Requirement: Once you find the line with "ring tip: (150, 133)" in the entries below, return exactly every line from it through the line with "middle tip: (411, 247)".

---+---

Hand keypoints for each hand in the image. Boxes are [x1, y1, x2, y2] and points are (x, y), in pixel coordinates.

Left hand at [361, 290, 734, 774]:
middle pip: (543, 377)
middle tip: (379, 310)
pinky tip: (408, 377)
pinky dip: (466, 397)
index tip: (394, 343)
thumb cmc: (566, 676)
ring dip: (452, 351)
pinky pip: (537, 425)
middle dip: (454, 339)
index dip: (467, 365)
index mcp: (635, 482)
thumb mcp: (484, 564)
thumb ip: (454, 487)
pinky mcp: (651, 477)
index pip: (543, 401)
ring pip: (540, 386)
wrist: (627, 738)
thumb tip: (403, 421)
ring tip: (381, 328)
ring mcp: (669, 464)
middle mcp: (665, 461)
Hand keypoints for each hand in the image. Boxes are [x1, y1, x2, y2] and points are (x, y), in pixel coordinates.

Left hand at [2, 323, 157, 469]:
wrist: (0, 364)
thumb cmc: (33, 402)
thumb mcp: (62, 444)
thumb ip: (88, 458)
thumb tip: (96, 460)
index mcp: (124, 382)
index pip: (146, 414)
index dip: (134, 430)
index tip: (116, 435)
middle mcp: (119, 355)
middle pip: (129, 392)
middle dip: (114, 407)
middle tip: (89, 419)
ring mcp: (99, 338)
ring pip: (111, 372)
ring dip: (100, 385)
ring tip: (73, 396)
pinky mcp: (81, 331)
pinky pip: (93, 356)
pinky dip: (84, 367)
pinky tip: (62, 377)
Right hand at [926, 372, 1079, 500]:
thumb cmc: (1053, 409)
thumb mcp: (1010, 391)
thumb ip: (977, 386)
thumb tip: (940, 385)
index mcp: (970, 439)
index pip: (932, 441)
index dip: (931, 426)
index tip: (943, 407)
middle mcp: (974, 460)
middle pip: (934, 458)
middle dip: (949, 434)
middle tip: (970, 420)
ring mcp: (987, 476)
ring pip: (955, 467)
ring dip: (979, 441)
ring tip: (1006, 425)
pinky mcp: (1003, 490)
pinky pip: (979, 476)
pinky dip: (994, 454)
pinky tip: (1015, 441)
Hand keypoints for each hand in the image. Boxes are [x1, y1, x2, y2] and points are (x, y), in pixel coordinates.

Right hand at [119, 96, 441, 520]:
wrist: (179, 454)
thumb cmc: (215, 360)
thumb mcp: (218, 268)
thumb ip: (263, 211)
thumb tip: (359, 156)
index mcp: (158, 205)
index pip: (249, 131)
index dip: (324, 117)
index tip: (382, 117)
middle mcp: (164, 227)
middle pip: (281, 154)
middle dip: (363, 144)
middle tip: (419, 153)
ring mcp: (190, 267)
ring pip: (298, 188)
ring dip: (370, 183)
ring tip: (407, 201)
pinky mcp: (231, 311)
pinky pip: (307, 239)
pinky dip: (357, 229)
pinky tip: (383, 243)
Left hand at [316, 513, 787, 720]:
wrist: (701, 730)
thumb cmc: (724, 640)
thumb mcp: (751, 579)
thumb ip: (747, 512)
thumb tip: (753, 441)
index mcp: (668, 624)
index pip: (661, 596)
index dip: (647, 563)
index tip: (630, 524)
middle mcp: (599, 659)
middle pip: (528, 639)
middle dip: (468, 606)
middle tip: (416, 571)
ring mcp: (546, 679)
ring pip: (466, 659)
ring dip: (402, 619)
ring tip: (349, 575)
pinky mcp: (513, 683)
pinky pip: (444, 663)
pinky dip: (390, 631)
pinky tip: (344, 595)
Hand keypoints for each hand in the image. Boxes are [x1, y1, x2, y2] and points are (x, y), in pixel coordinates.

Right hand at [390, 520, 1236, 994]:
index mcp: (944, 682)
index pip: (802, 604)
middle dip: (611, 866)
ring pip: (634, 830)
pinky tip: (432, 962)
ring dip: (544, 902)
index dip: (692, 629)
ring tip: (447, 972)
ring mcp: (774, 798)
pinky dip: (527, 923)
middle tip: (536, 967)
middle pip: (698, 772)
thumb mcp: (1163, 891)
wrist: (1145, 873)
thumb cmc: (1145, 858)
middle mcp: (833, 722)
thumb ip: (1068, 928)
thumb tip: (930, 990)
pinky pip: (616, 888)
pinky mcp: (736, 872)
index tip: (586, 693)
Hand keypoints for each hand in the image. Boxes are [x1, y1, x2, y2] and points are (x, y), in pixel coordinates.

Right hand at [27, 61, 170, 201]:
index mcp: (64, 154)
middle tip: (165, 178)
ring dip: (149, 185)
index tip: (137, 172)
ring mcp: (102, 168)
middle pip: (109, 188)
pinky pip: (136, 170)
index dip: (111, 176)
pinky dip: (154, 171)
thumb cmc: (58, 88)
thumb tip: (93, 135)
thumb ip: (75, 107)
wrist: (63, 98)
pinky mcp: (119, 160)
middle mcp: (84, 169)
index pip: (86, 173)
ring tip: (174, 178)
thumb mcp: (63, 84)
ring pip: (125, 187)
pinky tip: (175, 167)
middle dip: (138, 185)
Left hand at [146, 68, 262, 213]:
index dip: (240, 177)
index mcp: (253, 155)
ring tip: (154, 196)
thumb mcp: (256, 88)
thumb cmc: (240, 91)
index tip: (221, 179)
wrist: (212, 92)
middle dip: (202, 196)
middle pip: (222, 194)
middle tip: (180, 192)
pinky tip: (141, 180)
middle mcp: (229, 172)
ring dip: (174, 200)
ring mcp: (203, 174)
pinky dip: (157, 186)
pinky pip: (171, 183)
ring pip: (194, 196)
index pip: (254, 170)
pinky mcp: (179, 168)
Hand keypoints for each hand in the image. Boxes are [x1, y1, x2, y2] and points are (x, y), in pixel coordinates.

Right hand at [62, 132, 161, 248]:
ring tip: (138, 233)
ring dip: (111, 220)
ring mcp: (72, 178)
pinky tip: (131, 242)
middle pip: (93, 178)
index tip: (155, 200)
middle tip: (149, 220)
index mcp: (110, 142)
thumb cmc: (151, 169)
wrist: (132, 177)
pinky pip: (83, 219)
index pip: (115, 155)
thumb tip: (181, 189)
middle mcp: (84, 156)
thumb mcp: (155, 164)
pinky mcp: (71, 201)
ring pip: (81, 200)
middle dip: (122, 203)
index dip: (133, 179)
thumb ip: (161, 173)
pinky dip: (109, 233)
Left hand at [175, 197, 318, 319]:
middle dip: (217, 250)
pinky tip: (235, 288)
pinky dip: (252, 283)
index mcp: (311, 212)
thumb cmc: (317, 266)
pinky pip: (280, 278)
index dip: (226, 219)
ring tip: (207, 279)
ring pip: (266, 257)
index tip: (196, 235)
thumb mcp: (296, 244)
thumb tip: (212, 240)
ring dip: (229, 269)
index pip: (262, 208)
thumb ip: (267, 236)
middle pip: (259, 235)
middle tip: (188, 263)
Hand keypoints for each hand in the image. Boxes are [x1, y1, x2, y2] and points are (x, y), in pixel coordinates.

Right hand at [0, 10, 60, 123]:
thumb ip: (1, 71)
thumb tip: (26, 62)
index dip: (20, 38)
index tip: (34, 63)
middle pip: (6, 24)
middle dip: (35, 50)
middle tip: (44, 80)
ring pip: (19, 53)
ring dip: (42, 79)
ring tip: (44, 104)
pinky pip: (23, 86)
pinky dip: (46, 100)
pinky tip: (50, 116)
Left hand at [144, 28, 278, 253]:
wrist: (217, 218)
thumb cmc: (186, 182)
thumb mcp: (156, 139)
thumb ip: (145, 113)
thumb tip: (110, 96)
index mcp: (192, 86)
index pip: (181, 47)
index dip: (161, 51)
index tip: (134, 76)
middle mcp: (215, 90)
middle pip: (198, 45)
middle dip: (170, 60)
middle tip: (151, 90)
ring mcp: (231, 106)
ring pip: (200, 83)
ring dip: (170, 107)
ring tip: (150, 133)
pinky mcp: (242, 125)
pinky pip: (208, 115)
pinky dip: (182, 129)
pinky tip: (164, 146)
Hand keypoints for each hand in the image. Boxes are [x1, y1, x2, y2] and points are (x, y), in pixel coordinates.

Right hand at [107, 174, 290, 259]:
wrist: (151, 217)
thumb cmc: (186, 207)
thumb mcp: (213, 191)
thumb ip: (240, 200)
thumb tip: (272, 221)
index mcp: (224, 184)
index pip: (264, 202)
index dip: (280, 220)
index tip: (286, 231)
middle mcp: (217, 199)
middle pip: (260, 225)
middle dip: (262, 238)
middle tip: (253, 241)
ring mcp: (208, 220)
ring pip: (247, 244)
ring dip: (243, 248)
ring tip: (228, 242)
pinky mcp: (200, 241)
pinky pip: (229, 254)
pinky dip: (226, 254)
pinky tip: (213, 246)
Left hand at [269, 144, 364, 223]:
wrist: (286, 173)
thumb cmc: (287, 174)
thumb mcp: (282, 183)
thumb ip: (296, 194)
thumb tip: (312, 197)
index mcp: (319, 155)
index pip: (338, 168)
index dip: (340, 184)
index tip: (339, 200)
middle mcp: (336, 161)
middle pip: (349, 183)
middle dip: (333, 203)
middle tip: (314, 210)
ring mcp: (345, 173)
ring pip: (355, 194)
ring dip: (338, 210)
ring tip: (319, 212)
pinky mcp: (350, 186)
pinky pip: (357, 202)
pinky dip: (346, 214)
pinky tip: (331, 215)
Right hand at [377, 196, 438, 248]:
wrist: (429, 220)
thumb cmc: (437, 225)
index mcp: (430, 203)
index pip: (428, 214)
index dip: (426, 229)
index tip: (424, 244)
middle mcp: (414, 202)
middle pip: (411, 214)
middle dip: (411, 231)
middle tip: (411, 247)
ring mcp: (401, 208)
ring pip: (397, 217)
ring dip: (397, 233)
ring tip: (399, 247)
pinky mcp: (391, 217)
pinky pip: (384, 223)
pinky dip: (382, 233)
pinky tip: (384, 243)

---+---

Task result:
ring tip: (150, 133)
pinky mcp: (242, 125)
pinky pip: (208, 115)
pinky dip: (182, 129)
pinky tip: (164, 146)
Hand keypoints for each hand in the image. Boxes are [x1, y1, x2, y2] and points are (x, y), in pixel coordinates.

Right hand at [107, 174, 290, 259]:
wrist: (151, 217)
thumb cmc: (186, 207)
thumb mcp: (213, 191)
thumb ip: (240, 200)
thumb tip: (272, 221)
index mcp: (224, 184)
index pip: (264, 202)
index dip: (280, 220)
index tip: (286, 231)
middle mcp: (217, 199)
middle pip: (260, 225)
middle dip: (262, 238)
middle tip: (253, 241)
ring mcp: (208, 220)
ring pip: (247, 244)
ring dip: (243, 248)
ring tip: (228, 242)
pinky mcp: (200, 241)
pinky pip: (229, 254)
pinky dip: (226, 254)
pinky tip: (213, 246)
Left hand at [269, 144, 364, 223]:
wrist: (286, 173)
thumb cmc: (287, 174)
thumb mcp: (282, 183)
thumb ip: (296, 194)
thumb tip: (312, 197)
index mcp: (319, 155)
index pip: (338, 168)
index dip: (340, 184)
index tip: (339, 200)
middle mcp: (336, 161)
middle pip: (349, 183)
middle dip: (333, 203)
middle tip: (314, 210)
ring mcp: (345, 173)
ring pip: (355, 194)
ring dip: (338, 210)
ring tip: (319, 212)
pinky mcp: (350, 186)
pinky pip: (357, 202)
pinky dip: (346, 214)
pinky tip: (331, 215)
Right hand at [377, 196, 438, 248]:
wrist: (429, 220)
thumb cmc: (437, 225)
index mcp: (430, 203)
index pip: (428, 214)
index dip: (426, 229)
index tip: (424, 244)
middle mcp: (414, 202)
middle pip: (411, 214)
middle dip: (411, 231)
middle tip: (411, 247)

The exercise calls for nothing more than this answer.